PAGE EXCERPT

PlayPatch won both first prize and the People’s Choice award in the 2016 UC Davis Big Bang! Business Competition. UC Davis MBA student Chuck Temple (left) and team lead Justin Klein, a Ph.D. candidate in biomedical engineering and a Business Development Fellow at the Child Family Institute for Innovation and Entrepreneurship, show their wearable birth control device.
PlayPatch, a wearable fertility tracking patch for women, made by a startup founded by biomedical engineering PhD candidate Justin Klein and UC Davis MBA student Chuck Temple, won the $20,000 first prize and the $2,500 People’s Choice award in the 16th annual UC Davis Big Bang! Business Competition on Thursday, May 26, 2016.
PlayPatch addresses an unmet need for the 6.6 million women who are dissatisfied with their current form of contraception. The device consists of a temperature sensor and Bluetooth transmitter in a 3D printed case embedded in a tape that the wearer sticks under her armpit. It sends the wearer’s basal temperature to her phone so that she can track the fertile days of her cycle to avoid pregnancy. PlayPatch offers a solution to women for whom the IUD or hormonal contraception are not viable options, and who find barrier methods too inconvenient.
So far, Justin and Chuck have only been using the prototype to collect data from women (and even worn it themselves) to fine tune the fit, comfort and functioning. They intend PlayPatch to be a reliable form of contraception, which will probably require trials and FDA approval.
“We actually won’t know until we start our communication with the FDA and provide them a description and they will get back to us with guidelines. The device is changing rapidly so it’s probably too early to begin this step,” Justin explained.
Justin, a student in the Cherry Lab, is also in the Business Development Fellowship program run by the UC Davis Graduate School of Management.
“This program has been absolutely amazing and any BME grad student who is interested in entrepreneurship should apply!” he says. “Our success at the Big Bang! Business Competition is not about us at all. It’s about being a part of world class biomedical engineering program, being fortunate to make connections at the Graduate School of Management by being a Business Development Fellow and having an amazing people behind us. All we did was put everything together and show up.”

WORK TASK 1
Decide whether each statement agrees with the PlayPatch article: (a) PlayPatch won a $20,000 first prize; (b) the wearer sticks the device on her wrist; (c) PlayPatch has already received FDA approval. Answer yes or no for each, quoting the words of the article that decide it.
WORK TASK 2
Transcribe the PlayPatch article from "So far, Justin" up to and including "School of Management.".
WORK TASK 3
List every component that the PlayPatch article says the device consists of.
The lines after the PlayPatch article were taken from a separate source.

Extracted data entries
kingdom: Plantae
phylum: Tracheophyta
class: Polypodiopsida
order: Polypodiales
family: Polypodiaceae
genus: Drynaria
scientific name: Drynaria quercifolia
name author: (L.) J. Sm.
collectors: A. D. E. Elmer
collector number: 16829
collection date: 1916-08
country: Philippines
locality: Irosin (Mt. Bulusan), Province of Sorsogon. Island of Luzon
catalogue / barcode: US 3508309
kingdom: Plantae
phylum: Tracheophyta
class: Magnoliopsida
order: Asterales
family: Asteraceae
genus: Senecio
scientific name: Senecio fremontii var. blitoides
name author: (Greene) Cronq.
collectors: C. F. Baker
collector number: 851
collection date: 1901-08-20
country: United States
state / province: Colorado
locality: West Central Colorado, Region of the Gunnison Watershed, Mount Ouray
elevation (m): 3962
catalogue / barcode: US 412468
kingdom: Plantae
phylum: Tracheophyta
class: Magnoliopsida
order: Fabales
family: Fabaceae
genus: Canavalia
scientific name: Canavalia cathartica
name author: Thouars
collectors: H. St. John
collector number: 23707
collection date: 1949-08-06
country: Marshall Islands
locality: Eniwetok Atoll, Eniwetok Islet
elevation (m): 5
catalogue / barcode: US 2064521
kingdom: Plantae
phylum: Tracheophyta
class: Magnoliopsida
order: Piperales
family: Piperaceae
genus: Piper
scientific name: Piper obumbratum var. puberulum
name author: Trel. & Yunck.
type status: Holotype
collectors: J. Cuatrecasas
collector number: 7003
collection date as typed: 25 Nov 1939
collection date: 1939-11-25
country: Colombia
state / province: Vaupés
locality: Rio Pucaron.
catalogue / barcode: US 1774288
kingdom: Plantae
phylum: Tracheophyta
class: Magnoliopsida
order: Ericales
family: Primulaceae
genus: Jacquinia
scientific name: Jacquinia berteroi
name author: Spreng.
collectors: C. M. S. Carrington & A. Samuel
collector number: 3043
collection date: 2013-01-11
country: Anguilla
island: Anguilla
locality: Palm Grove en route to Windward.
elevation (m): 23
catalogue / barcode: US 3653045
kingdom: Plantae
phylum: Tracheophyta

EXERCISE RESPONSE 1
(a) Yes: "won the $20,000 first prize"
(b) No: "a tape that the wearer sticks under her armpit"
(c) No: "which will probably require trials and FDA approval"

EXERCISE RESPONSE 2
So far, Justin and Chuck have only been using the prototype to collect data from women (and even worn it themselves) to fine tune the fit, comfort and functioning. They intend PlayPatch to be a reliable form of contraception, which will probably require trials and FDA approval.
“We actually won’t know until we start our communication with the FDA and provide them a description and they will get back to us with guidelines. The device is changing rapidly so it’s probably too early to begin this step,” Justin explained.
Justin, a student in the Cherry Lab, is also in the Business Development Fellowship program run by the UC Davis Graduate School of Management.

EXERCISE RESPONSE 3
- temperature sensor
- Bluetooth transmitter
- 3D printed case
- tape